### Task prompt
Reproduce the entire listing exactly as written, apart from its pictures.

────

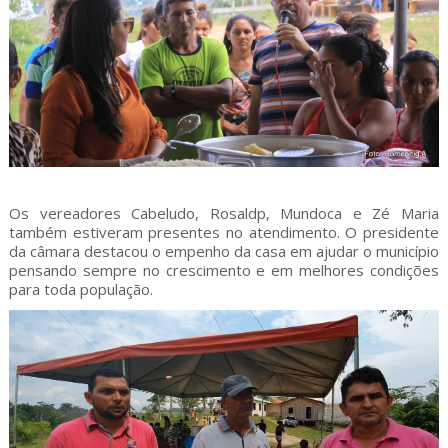
Os vereadores Cabeludo, Rosaldp, Mundoca e Zé Maria
também estiveram presentes no atendimento. O presidente
da câmara destacou o empenho da casa em ajudar o município
pensando sempre no crescimento e em melhores condições
para toda população.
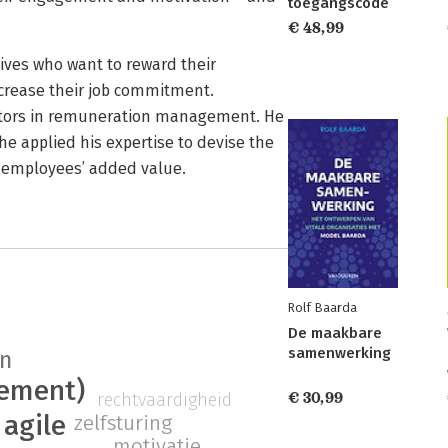
toegangscode
€ 48,99
ives who want to reward their
crease their job commitment.
vators in remuneration management. He
e applied his expertise to devise the
 employees’ added value.
Rolf Baarda
De maakbare
samenwerking
n
ement)
€ 30,99
rechtvaardigheid
agile
zelfsturing
motivatie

────

### Answer below
Os vereadores Cabeludo, Rosaldp, Mundoca e Zé Maria
também estiveram presentes no atendimento. O presidente
da câmara destacou o empenho da casa em ajudar o município
pensando sempre no crescimento e em melhores condições
para toda população.
toegangscode
€ 48,99
ives who want to reward their
crease their job commitment.
vators in remuneration management. He
e applied his expertise to devise the
 employees’ added value.
Rolf Baarda
De maakbare
samenwerking
n
ement)
€ 30,99
rechtvaardigheid
agile
zelfsturing
motivatie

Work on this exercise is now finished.